Start of Data records

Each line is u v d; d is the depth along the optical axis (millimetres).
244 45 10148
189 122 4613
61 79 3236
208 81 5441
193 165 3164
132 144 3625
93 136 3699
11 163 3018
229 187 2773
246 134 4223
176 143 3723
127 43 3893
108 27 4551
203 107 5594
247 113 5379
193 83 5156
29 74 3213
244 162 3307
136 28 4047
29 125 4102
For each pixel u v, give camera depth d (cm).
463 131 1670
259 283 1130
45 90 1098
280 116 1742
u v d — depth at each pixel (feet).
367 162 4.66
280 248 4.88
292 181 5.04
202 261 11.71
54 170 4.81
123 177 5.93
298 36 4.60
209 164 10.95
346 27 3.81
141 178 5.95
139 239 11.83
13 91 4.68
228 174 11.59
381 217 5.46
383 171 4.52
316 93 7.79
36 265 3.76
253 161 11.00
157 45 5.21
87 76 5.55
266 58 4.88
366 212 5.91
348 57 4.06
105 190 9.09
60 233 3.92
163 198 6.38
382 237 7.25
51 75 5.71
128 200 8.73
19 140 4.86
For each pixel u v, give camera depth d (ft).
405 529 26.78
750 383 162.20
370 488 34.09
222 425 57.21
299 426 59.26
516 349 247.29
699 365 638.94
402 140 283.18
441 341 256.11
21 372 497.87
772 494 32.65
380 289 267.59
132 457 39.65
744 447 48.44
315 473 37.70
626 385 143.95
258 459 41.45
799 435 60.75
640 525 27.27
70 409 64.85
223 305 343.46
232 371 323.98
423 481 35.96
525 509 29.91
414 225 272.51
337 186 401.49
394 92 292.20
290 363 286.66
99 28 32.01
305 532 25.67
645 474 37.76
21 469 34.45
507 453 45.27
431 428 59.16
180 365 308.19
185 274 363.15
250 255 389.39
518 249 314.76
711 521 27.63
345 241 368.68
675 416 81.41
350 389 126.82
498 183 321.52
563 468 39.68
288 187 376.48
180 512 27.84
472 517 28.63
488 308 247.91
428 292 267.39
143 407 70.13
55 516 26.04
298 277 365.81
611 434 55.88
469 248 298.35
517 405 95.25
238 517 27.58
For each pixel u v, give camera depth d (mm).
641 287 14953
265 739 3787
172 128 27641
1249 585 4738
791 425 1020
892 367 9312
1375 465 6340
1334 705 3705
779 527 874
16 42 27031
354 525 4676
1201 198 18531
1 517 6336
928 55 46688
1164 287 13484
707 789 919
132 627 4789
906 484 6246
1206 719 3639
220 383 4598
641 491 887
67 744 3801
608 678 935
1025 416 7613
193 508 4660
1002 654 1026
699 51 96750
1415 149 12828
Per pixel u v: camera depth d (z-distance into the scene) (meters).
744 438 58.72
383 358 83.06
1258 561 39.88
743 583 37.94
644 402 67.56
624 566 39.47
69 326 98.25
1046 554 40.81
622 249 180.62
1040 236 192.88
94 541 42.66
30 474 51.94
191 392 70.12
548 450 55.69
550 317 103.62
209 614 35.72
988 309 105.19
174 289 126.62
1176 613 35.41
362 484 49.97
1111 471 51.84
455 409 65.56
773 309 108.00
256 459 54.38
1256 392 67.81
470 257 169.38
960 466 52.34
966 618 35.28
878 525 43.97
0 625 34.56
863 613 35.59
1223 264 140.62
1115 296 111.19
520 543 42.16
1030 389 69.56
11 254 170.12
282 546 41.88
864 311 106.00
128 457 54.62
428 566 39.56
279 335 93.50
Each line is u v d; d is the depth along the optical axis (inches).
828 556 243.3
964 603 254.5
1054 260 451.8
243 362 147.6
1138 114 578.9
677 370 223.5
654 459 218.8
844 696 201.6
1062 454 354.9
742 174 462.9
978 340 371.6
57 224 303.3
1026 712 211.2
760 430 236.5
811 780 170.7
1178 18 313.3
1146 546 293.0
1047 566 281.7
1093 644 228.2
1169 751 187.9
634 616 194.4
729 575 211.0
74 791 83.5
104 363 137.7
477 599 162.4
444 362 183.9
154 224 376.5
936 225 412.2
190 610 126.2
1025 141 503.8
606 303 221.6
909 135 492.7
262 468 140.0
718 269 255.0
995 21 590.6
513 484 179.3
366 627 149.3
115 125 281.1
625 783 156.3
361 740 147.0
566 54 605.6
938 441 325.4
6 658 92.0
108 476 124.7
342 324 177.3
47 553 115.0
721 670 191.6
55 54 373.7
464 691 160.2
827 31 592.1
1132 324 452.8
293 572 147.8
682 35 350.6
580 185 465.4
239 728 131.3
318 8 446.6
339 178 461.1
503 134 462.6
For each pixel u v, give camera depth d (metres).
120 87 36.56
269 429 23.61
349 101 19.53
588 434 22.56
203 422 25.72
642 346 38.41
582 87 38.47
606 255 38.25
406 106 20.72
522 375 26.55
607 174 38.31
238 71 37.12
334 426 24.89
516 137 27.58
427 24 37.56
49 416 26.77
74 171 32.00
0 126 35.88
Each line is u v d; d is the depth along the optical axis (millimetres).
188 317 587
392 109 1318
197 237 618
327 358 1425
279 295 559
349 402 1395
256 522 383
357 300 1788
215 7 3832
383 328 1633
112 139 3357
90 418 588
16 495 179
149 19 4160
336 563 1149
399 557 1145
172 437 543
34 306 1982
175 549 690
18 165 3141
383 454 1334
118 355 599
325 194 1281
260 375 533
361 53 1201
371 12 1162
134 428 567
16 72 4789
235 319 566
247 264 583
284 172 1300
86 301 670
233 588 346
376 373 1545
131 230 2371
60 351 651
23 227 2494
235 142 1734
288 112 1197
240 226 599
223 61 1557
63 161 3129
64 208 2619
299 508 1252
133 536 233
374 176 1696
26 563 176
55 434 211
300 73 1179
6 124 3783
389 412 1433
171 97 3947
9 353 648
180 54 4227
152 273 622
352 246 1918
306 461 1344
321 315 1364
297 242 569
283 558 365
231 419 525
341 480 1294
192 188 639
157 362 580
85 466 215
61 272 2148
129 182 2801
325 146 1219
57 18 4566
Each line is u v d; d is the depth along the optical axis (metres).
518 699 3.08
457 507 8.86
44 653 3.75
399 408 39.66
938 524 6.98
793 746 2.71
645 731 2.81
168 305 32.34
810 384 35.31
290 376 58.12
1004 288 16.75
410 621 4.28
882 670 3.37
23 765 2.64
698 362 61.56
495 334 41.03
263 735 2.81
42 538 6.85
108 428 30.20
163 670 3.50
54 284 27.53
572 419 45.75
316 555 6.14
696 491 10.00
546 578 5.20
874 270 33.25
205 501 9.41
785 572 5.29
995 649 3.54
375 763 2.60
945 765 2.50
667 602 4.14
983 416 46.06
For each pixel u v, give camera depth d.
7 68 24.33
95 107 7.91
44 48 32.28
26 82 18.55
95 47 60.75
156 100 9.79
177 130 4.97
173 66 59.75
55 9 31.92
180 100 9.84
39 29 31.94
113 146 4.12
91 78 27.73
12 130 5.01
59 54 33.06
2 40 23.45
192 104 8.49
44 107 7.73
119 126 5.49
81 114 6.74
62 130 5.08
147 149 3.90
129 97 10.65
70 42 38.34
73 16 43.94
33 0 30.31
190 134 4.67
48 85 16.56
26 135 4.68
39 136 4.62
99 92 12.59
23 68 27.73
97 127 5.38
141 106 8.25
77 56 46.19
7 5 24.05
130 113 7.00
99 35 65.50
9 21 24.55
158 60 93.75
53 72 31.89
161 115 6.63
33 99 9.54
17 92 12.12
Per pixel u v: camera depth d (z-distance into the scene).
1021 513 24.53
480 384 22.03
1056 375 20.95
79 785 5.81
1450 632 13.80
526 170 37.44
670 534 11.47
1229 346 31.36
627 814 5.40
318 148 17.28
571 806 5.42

End of Data records

Work order: Tally the lines of the listing above that include the string "distance". Provide the total alone.

Exercise output: 2